Nonprobability Samples—Snowball
• Snowball Sampling is an approach used for rare populations.
• What if you wanted to interview lesbian couples? It is practically impossible to get a sampling list of lesbian couples.
• You could go to a gay and lesbian group and interview people, but you would then be limiting yourself to lesbians who are activists.
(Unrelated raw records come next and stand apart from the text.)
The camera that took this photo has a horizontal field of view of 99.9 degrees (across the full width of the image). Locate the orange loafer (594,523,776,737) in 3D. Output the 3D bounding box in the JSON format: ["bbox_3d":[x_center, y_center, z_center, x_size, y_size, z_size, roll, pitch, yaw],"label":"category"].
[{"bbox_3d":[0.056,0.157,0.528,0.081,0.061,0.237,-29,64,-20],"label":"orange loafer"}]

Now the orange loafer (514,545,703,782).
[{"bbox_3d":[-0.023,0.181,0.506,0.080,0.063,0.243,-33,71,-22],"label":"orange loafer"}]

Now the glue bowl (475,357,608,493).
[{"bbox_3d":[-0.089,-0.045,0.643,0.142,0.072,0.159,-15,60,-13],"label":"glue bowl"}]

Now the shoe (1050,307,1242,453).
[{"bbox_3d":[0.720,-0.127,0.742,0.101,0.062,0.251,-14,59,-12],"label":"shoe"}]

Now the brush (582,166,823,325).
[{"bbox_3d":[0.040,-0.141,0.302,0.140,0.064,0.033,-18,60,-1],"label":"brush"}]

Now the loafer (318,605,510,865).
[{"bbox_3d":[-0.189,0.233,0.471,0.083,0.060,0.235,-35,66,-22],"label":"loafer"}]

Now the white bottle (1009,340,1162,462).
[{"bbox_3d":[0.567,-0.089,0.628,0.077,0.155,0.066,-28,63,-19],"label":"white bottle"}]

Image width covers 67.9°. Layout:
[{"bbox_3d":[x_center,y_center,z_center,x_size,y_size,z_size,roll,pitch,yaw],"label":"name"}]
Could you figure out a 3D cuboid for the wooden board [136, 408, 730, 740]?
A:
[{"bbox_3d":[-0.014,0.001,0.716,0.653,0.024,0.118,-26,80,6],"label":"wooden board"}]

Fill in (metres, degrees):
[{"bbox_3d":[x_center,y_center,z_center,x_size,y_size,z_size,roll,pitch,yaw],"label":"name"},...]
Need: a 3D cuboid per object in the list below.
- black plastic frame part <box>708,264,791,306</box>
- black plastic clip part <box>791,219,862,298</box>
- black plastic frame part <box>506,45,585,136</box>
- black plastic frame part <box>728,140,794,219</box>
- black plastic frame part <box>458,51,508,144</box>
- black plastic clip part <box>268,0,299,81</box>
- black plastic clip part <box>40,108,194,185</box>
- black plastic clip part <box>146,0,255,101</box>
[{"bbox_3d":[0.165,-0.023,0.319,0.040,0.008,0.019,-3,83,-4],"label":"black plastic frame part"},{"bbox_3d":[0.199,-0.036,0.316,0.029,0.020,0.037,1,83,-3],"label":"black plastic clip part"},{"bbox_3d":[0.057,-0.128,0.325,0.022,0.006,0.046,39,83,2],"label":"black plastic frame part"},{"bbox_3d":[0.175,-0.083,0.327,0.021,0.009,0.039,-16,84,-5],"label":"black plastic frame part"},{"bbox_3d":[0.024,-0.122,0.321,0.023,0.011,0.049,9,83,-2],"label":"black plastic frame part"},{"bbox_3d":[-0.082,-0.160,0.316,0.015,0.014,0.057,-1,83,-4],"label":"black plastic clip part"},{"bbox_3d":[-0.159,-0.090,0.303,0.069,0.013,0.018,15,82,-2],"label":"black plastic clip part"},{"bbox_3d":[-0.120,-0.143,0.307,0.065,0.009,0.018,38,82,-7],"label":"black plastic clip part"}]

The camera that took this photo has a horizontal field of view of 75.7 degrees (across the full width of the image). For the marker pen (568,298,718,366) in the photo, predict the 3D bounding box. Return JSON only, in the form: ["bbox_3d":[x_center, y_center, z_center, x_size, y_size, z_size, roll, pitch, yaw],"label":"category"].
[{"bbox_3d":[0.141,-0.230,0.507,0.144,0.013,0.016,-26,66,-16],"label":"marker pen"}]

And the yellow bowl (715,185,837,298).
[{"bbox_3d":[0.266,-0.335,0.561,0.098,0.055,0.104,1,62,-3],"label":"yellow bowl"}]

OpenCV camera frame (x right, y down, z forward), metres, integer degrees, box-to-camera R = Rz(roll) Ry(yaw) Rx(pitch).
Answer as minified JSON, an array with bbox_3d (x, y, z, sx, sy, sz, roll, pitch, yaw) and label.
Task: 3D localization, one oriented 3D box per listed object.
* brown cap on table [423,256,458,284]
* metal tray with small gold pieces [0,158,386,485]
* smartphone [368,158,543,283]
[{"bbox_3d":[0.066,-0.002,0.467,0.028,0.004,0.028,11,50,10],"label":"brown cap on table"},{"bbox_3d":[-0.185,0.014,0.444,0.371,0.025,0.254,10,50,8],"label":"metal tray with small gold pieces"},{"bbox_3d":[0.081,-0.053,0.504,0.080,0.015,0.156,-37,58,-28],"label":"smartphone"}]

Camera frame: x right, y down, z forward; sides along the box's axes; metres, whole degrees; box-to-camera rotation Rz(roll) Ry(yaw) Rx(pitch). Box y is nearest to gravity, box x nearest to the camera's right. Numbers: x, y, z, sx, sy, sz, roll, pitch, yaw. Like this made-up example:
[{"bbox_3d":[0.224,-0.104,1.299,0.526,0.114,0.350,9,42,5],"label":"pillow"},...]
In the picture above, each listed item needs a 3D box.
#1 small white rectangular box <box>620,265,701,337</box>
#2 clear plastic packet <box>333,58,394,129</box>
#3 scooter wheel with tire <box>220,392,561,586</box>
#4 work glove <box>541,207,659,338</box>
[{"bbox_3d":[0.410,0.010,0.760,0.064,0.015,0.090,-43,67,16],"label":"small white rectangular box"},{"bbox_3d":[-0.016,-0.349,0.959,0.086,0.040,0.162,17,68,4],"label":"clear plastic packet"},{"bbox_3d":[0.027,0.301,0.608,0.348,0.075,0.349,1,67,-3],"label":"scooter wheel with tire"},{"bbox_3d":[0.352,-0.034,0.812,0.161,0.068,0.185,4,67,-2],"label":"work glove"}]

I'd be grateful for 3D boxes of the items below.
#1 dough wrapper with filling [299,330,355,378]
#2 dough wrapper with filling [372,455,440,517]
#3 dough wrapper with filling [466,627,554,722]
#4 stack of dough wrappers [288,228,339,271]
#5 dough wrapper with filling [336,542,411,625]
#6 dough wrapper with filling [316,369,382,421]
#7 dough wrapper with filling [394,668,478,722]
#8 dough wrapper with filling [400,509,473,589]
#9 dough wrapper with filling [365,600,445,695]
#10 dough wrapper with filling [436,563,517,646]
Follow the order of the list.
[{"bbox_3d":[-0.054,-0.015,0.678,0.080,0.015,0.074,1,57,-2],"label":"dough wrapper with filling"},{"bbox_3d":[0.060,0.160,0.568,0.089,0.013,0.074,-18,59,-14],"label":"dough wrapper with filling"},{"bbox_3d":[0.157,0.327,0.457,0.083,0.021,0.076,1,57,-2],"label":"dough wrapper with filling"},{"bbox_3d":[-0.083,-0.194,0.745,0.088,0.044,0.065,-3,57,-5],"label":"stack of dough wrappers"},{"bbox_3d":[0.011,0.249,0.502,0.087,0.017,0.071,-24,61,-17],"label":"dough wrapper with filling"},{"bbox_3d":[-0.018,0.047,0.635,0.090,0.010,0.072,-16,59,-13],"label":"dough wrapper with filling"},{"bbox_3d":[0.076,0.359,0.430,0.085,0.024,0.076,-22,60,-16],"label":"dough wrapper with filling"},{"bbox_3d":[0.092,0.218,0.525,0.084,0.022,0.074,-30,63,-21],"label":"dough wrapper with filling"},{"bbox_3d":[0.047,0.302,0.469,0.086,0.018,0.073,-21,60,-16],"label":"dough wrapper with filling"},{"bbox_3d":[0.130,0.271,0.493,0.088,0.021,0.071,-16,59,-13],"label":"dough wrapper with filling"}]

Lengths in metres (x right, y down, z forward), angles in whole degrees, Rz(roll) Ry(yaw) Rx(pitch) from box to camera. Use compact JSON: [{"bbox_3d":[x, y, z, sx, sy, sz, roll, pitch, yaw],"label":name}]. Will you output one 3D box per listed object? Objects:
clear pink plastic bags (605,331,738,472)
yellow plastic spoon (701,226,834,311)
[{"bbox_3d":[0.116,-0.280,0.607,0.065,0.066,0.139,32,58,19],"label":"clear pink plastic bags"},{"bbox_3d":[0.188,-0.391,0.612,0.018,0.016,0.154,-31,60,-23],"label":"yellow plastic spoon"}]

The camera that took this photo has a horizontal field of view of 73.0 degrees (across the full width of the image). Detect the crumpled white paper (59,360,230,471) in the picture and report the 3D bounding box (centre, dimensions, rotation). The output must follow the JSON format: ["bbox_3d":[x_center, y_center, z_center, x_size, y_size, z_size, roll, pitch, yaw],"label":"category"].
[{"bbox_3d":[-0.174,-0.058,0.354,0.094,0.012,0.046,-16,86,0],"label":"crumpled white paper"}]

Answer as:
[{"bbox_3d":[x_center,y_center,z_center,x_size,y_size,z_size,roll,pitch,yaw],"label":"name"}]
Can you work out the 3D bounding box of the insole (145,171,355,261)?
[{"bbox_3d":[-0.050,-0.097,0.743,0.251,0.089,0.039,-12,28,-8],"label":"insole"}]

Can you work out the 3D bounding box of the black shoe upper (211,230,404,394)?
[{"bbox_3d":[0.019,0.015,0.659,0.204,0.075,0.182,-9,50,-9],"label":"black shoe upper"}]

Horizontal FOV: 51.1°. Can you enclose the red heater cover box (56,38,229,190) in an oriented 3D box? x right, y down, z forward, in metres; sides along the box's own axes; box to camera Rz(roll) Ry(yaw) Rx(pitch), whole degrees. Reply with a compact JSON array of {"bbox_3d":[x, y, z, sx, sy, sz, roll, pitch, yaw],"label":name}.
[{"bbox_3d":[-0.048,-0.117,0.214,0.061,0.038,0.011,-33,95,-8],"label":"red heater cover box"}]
Nonprobability Samples—Snowball
• When you interview a lesbian who is in the group you ask her to share with you the name of other lesbians who are not in the group. When you interview them, you ask them to give you the name of still other lesbians.
• Several “points of entry” are important• PFLAG would give you gays/lesbians whose parents
were supportive• Gay and Lesbian groups would give you gays/lesbians
whether their parents were supportive or not.• Snowballing would give you gays/lesbians who were
“out.” IRB issues might be a problem.
Nonprobability Samples for Qualitative Studies
• Purposive or elite sampling has decided advantages over probability sampling.
• The researcher wants to tap the range of people and because the interviews are so labor intensive the sample must be small, at least in most qualitative studies.
• If you are limited to interviewing 20 participants in your study, you want to select them purposively.
Nonprobability Samples for Qualitative Studies
• Suppose you were studying the effects of a change in the welfare system on parents. • You will want the perspective of both mothers and father,
unemployed and underemployed parents, single parents, cohabiting partners, married parents, and parents with different racial or ethnic backgrounds.
• You may also need the perspective of social service providers in the welfare system.
• If you randomly sampled 20 participants, you would not get this diversity. You need to purposively select each participant based on the information value they have.